Word for word, set down every line of the entries below from the line with "(disableapertmacros false)" to the line with "(excludeedgelayer true)", including both, and no other line.
*** EXTRACTED INFORMATION Section Begins ***
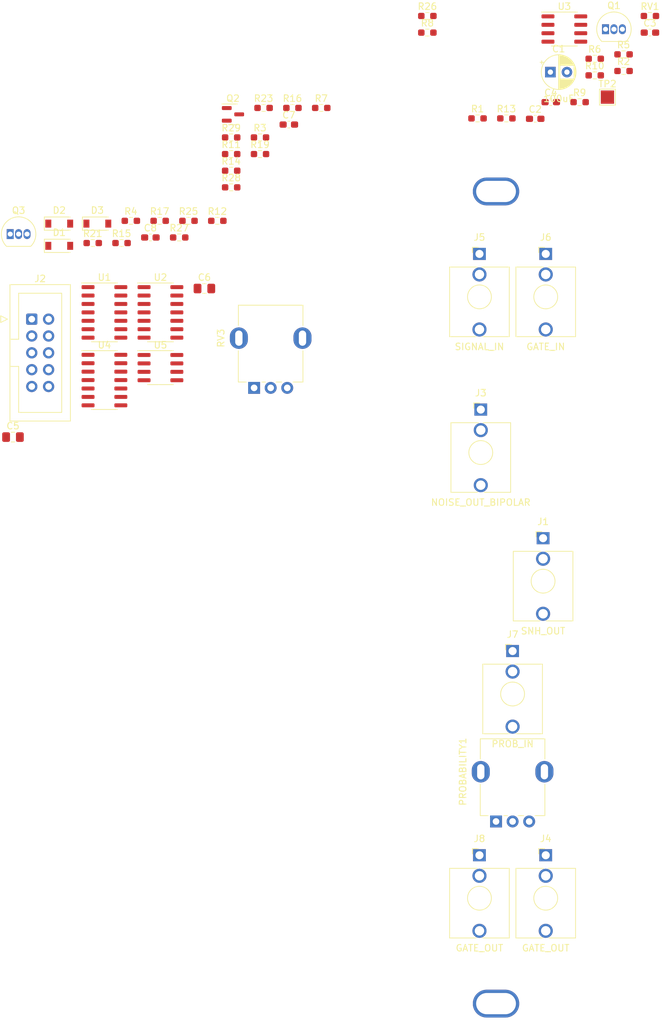
<source format=kicad_pcb>
(kicad_pcb (version 20211014) (generator pcbnew)

  (general
    (thickness 1.6)
  )

  (paper "A4")
  (layers
    (0 "F.Cu" signal)
    (31 "B.Cu" signal)
    (32 "B.Adhes" user "B.Adhesive")
    (33 "F.Adhes" user "F.Adhesive")
    (34 "B.Paste" user)
    (35 "F.Paste" user)
    (36 "B.SilkS" user "B.Silkscreen")
    (37 "F.SilkS" user "F.Silkscreen")
    (38 "B.Mask" user)
    (39 "F.Mask" user)
    (40 "Dwgs.User" user "User.Drawings")
    (41 "Cmts.User" user "User.Comments")
    (42 "Eco1.User" user "User.Eco1")
    (43 "Eco2.User" user "User.Eco2")
    (44 "Edge.Cuts" user)
    (45 "Margin" user)
    (46 "B.CrtYd" user "B.Courtyard")
    (47 "F.CrtYd" user "F.Courtyard")
    (48 "B.Fab" user)
    (49 "F.Fab" user)
    (50 "User.1" user)
    (51 "User.2" user)
    (52 "User.3" user)
    (53 "User.4" user)
    (54 "User.5" user)
    (55 "User.6" user)
    (56 "User.7" user)
    (57 "User.8" user)
    (58 "User.9" user)
  )

  (setup
    (pad_to_mask_clearance 0)
    (pcbplotparams
      (layerselection 0x00010fc_ffffffff)
      (disableapertmacros false)
      (usegerberextensions false)
      (usegerberattributes true)
      (usegerberadvancedattributes true)
      (creategerberjobfile true)
      (svguseinch false)
      (svgprecision 6)
      (excludeedgelayer true)
      (plotframeref false)
      (viasonmask false)
      (mode 1)
      (useauxorigin false)
      (hpglpennumber 1)
      (hpglpenspeed 20)
      (hpglpendiameter 15.000000)
      (dxfpolygonmode true)
      (dxfimperialunits true)
      (dxfusepcbnewfont true)
      (psnegative false)
      (psa4output false)
      (plotreference true)
      (plotvalue true)
      (plotinvisibletext false)
      (sketchpadsonfab false)
      (subtractmaskfromsilk false)
      (outputformat 1)
      (mirror false)
      (drillshape 1)
      (scaleselection 1)
      (outputdirectory "")
    )
  )

  (net 0 "")
  (net 1 "GND")
  (net 2 "Net-(C1-Pad1)")
  (net 3 "Net-(C2-Pad1)")
  (net 4 "Net-(C2-Pad2)")
  (net 5 "Net-(C3-Pad2)")
  (net 6 "Net-(C4-Pad2)")
  (net 7 "+12V")
  (net 8 "-12V")
  (net 9 "Net-(C7-Pad1)")
  (net 10 "Net-(C7-Pad2)")
  (net 11 "Net-(C8-Pad1)")
  (net 12 "Net-(D1-Pad1)")
  (net 13 "Net-(D1-Pad2)")
  (net 14 "Net-(D2-Pad1)")
  (net 15 "Net-(D3-Pad1)")
  (net 16 "unconnected-(J1-PadTN)")
  (net 17 "SNH_OUTPUT")
  (net 18 "unconnected-(J3-PadTN)")
  (net 19 "NOISE_OUTPUT")
  (net 20 "unconnected-(J4-PadTN)")
  (net 21 "Net-(J4-PadT)")
  (net 22 "Net-(J5-PadT)")
  (net 23 "GATE_IN")
  (net 24 "Net-(J7-PadTN)")
  (net 25 "Net-(J7-PadT)")
  (net 26 "unconnected-(J8-PadTN)")
  (net 27 "Net-(J8-PadT)")
  (net 28 "unconnected-(Q1-Pad1)")
  (net 29 "Net-(Q2-Pad1)")
  (net 30 "Net-(Q3-Pad1)")
  (net 31 "Net-(Q3-Pad2)")
  (net 32 "VREF")
  (net 33 "Net-(R6-Pad1)")
  (net 34 "Net-(R9-Pad1)")
  (net 35 "Net-(R10-Pad1)")
  (net 36 "Net-(R11-Pad1)")
  (net 37 "Net-(R12-Pad2)")
  (net 38 "WHITE_NOISE")
  (net 39 "Net-(R15-Pad1)")
  (net 40 "Net-(R19-Pad1)")
  (net 41 "Net-(R25-Pad1)")
  (net 42 "Net-(R25-Pad2)")
  (net 43 "Net-(R27-Pad1)")
  (net 44 "Net-(R27-Pad2)")
  (net 45 "Net-(R29-Pad1)")
  (net 46 "Net-(RV3-Pad2)")
  (net 47 "unconnected-(U2-Pad5)")
  (net 48 "unconnected-(U2-Pad6)")
  (net 49 "unconnected-(U2-Pad7)")
  (net 50 "unconnected-(U4-Pad8)")
  (net 51 "unconnected-(U4-Pad9)")
  (net 52 "unconnected-(U4-Pad10)")
  (net 53 "unconnected-(U4-Pad11)")
  (net 54 "unconnected-(U4-Pad12)")
  (net 55 "unconnected-(U4-Pad13)")
  (net 56 "unconnected-(U4-Pad14)")
  (net 57 "unconnected-(U5-Pad8)")

  (footprint "Package_SO:SOIC-8_3.9x4.9mm_P1.27mm" (layer "F.Cu") (at 127.810225 27.5))

  (footprint "Capacitor_SMD:C_0805_2012Metric_Pad1.18x1.45mm_HandSolder" (layer "F.Cu") (at 73.500225 66.64))

  (footprint "Package_TO_SOT_THT:TO-92_Inline" (layer "F.Cu") (at 44.200225 58.43))

  (footprint "Resistor_SMD:R_0603_1608Metric_Pad0.98x0.95mm_HandSolder" (layer "F.Cu") (at 107.140225 25.53))

  (footprint "Resistor_SMD:R_0603_1608Metric_Pad0.98x0.95mm_HandSolder" (layer "F.Cu") (at 107.140225 28.04))

  (footprint "Package_TO_SOT_SMD:SOT-23" (layer "F.Cu") (at 77.810225 40.37))

  (footprint "Resistor_SMD:R_0603_1608Metric_Pad0.98x0.95mm_HandSolder" (layer "F.Cu") (at 77.540225 51.38))

  (footprint "Capacitor_SMD:C_0805_2012Metric_Pad1.18x1.45mm_HandSolder" (layer "F.Cu") (at 44.620225 89.05))

  (footprint "Package_SO:SOIC-8_3.9x4.9mm_P1.27mm" (layer "F.Cu") (at 66.870225 78.57))

  (footprint "Capacitor_SMD:C_0603_1608Metric_Pad1.08x0.95mm_HandSolder" (layer "F.Cu") (at 123.410225 41.04))

  (footprint "Resistor_SMD:R_0603_1608Metric_Pad0.98x0.95mm_HandSolder" (layer "F.Cu") (at 77.540225 48.87))

  (footprint "Resistor_SMD:R_0603_1608Metric_Pad0.98x0.95mm_HandSolder" (layer "F.Cu") (at 132.390225 34.49))

  (footprint "Resistor_SMD:R_0603_1608Metric_Pad0.98x0.95mm_HandSolder" (layer "F.Cu") (at 81.890225 46.36))

  (footprint "Capacitor_SMD:C_0603_1608Metric_Pad1.08x0.95mm_HandSolder" (layer "F.Cu") (at 65.350225 58.94))

  (footprint "Resistor_SMD:R_0603_1608Metric_Pad0.98x0.95mm_HandSolder" (layer "F.Cu") (at 56.650225 59.78))

  (footprint "TestPoint:TestPoint_Pad_2.0x2.0mm" (layer "F.Cu") (at 134.310225 37.77))

  (footprint "Resistor_SMD:R_0603_1608Metric_Pad0.98x0.95mm_HandSolder" (layer "F.Cu") (at 132.390225 31.98))

  (footprint "Resistor_SMD:R_0603_1608Metric_Pad0.98x0.95mm_HandSolder" (layer "F.Cu") (at 136.740225 33.83))

  (footprint "benjiaomodular:AudioJack_3.5mm" (layer "F.Cu") (at 124.6 104.3))

  (footprint "Capacitor_SMD:C_0603_1608Metric_Pad1.08x0.95mm_HandSolder" (layer "F.Cu") (at 125.760225 38.53))

  (footprint "Resistor_SMD:R_0603_1608Metric_Pad0.98x0.95mm_HandSolder" (layer "F.Cu") (at 75.450225 56.43))

  (footprint "benjiaomodular:AudioJack_3.5mm" (layer "F.Cu") (at 120 121.32))

  (footprint "Resistor_SMD:R_0603_1608Metric_Pad0.98x0.95mm_HandSolder" (layer "F.Cu") (at 119.060225 40.98))

  (footprint "benjiaomodular:AudioJack_3.5mm" (layer "F.Cu") (at 115 152.12))

  (footprint "benjiaomodular:AudioJack_3.5mm" (layer "F.Cu") (at 125 61.42))

  (footprint "Resistor_SMD:R_0603_1608Metric_Pad0.98x0.95mm_HandSolder" (layer "F.Cu") (at 69.700225 58.94))

  (footprint "Capacitor_SMD:C_0603_1608Metric_Pad1.08x0.95mm_HandSolder" (layer "F.Cu") (at 140.720225 28.04))

  (footprint "Resistor_SMD:R_0603_1608Metric_Pad0.98x0.95mm_HandSolder" (layer "F.Cu") (at 77.540225 43.85))

  (footprint "Diode_SMD:D_SOD-123" (layer "F.Cu") (at 57.350225 56.85))

  (footprint "Resistor_SMD:R_0603_1608Metric_Pad0.98x0.95mm_HandSolder" (layer "F.Cu") (at 82.430225 39.4))

  (footprint "benjiaomodular:AudioJack_3.5mm" (layer "F.Cu") (at 115 61.42))

  (footprint "Diode_SMD:D_SOD-123" (layer "F.Cu") (at 51.600225 60.2))

  (footprint "Resistor_SMD:R_0603_1608Metric_Pad0.98x0.95mm_HandSolder" (layer "F.Cu") (at 136.740225 31.32))

  (footprint "benjiaomodular:AudioJack_3.5mm" (layer "F.Cu") (at 125 152.12))

  (footprint "Package_SO:SOIC-14_3.9x8.7mm_P1.27mm" (layer "F.Cu") (at 66.870225 70.24))

  (footprint "benjiaomodular:Potentiometer_RV09" (layer "F.Cu") (at 117.5 147.025 90))

  (footprint "Resistor_SMD:R_0603_1608Metric_Pad0.98x0.95mm_HandSolder" (layer "F.Cu") (at 91.130225 39.4))

  (footprint "Resistor_SMD:R_0603_1608Metric_Pad0.98x0.95mm_HandSolder" (layer "F.Cu") (at 81.890225 43.85))

  (footprint "Package_SO:SOIC-14_3.9x8.7mm_P1.27mm" (layer "F.Cu") (at 58.420225 80.45))

  (footprint "Connector_IDC:IDC-Header_2x05_P2.54mm_Vertical" (layer "F.Cu") (at 47.455225 71.26))

  (footprint "Resistor_SMD:R_0603_1608Metric_Pad0.98x0.95mm_HandSolder" (layer "F.Cu") (at 114.710225 40.98))

  (footprint "benjiaomodular:Panel_4HP" (layer "F.Cu") (at 110 49))

  (footprint "Resistor_SMD:R_0603_1608Metric_Pad0.98x0.95mm_HandSolder" (layer "F.Cu") (at 130.110225 38.53))

  (footprint "Resistor_SMD:R_0603_1608Metric_Pad0.98x0.95mm_HandSolder" (layer "F.Cu") (at 71.100225 56.43))

  (footprint "Resistor_SMD:R_0603_1608Metric_Pad0.98x0.95mm_HandSolder" (layer "F.Cu") (at 140.720225 25.53))

  (footprint "Resistor_SMD:R_0603_1608Metric_Pad0.98x0.95mm_HandSolder" (layer "F.Cu") (at 61.000225 59.78))

  (footprint "benjiaomodular:AudioJack_3.5mm" (layer "F.Cu") (at 115.2 84.9))

  (footprint "Diode_SMD:D_SOD-123" (layer "F.Cu") (at 51.600225 56.85))

  (footprint "Resistor_SMD:R_0603_1608Metric_Pad0.98x0.95mm_HandSolder" (layer "F.Cu") (at 77.540225 46.36))

  (footprint "Capacitor_SMD:C_0603_1608Metric_Pad1.08x0.95mm_HandSolder" (layer "F.Cu") (at 86.240225 41.91))

  (footprint "Resistor_SMD:R_0603_1608Metric_Pad0.98x0.95mm_HandSolder" (layer "F.Cu") (at 66.750225 56.43))

  (footprint "Package_SO:SOIC-14_3.9x8.7mm_P1.27mm" (layer "F.Cu") (at 58.420225 70.24))

  (footprint "benjiaomodular:Potentiometer_RV09" (layer "F.Cu") (at 81 81.625 90))

  (footprint "Resistor_SMD:R_0603_1608Metric_Pad0.98x0.95mm_HandSolder" (layer "F.Cu")
    (tedit 5F68FEEE) (tstamp ec0d3a11-44a5-4ee7-8690-4a41abca1b08)
    (at 86.780225 39.4)
    (descr "Resistor SMD 0603 (1608 Metric), square (rectangular) end terminal, IPC_7351 nominal with elongated pad for handsoldering. (Body size source: IPC-SM-782 page 72, https://www.pcb-3d.com/wordpress/wp-content/uploads/ipc-sm-782a_amendment_1_and_2.pdf), generated with kicad-footprint-generator")
    (tags "resistor handsolder")
    (property "Sheetfile" "SNH.kicad_sch")
    (property "Sheetname" "SNH")
    (path "/d4839729-d1dd-470d-84a9-9d29650445ce/7c72b643-5377-4841-b1e2-b188fcac8746")
    (attr smd)
    (fp_text reference "R16" (at 0 -1.43) (layer "F.SilkS")
      (effects (font (size 1 1) (thickness 0.15)))
      (tstamp e4c88fc9-82cb-4fdd-8d52-4521464ed78d)
    )
    (fp_text value "10k" (at 0 1.43) (layer "F.Fab")
      (effects (font (size 1 1) (thickness 0.15)))
      (tstamp 632ba617-1828-4ff2-8627-22f08a954bf5)
    )
    (fp_text user "${REFERENCE}" (at 0 0) (layer "F.Fab")
      (effects (font (size 0.4 0.4) (thickness 0.06)))
      (tstamp 47dcf3cb-bb50-4701-8e7e-2854556d1011)
    )
    (fp_line (start -0.254724 -0.5225) (end 0.254724 -0.5225) (layer "F.SilkS") (width 0.12) (tstamp 3718259b-4f4d-4235-ba14-5e6541cff4f1))
    (fp_line (start -0.254724 0.5225) (end 0.254724 0.5225) (layer "F.SilkS") (width 0.12) (tstamp e14693eb-c731-4089-9070-e3dc93dafe3d))
    (fp_line (start -1.65 -0.73) (end 1.65 -0.73) (layer "F.CrtYd") (width 0.05) (tstamp 4078cbe9-670a-4f5a-bb9a-765f32b234c5))
    (fp_line (start -1.65 0.73) (end -1.65 -0.73) (layer "F.CrtYd") (width 0.05) (tstamp 4706437d-68fe-4ca6-80af-901968c8e5f0))
    (fp_line (start 1.65 -0.73) (end 1.65 0.73) (layer "F.CrtYd") (width 0.05) (tstamp 60a56c3f-2d8a-438a-afb9-6f91d27768f8))
    (fp_line (start 1.65 0.73) (end -1.65 0.73) (layer "F.CrtYd") (width 0.05) (tstamp b834f00e-092d-4f94-b8ba-12fd3f2295bd))
    (fp_line (start -0.8 -0.4125) (end 0.8 -0.4125) (layer "F.Fab") (width 0.1) (tstamp 38dc9465-37cc-45fe-b7e8-a62bbae0235f))
    (fp_line (start 0.8 0.4125) (end -0.8 0.4125) (layer "F.Fab") (width 0.1) (tstamp 7a38a91b-a167-4a56-8d14-499fea479250))
    (fp_line (start -0.8 0.4125) (end -0.8 -0.4125) (layer "F.Fab") (width 0.1) (tstamp a21d2497-6a11-4636-b837-3451b3bde576))
    (fp_line (start 0.8 -0.4125) (end 0.8 0.4125) (layer "F.Fab") (width 0.1) (tstamp a650abe7-ed8d-4165-85f5-543ddc8f3721))
    (pad "1" smd roundrect (at -0.9125 0) (size 0.975 0.95) (layers "F.Cu" "F.Paste" "F.Mask") (roundrect_rratio 0.25)
      (net 1 "GND") (pintype "passive") (tstamp 3b870c64-1efa-4f01-9e80-7a2697fb6d68))
    (pad "2" smd roundrect (at 0.9125 0) (size 0.975 0.95) (layers "F.Cu" "F.Paste" "F.Mask") (roundrect_rratio 0.25)
      (net 37 "Net-(R12-Pad2)") (pintype "passive") (tstamp c79eb5ac-5988-4cf3-93ee-b875d268bd73))
    (model "${KICAD6_3DMODEL_DIR}/Resistor_SMD.3dshapes/R_06
... [23512 chars truncated]
</source>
*** EXTRACTED INFORMATION Section Ends ***
FINISHED EXERCISE —
      (disableapertmacros false)
      (usegerberextensions false)
      (usegerberattributes true)
      (usegerberadvancedattributes true)
      (creategerberjobfile true)
      (svguseinch false)
      (svgprecision 6)
      (excludeedgelayer true)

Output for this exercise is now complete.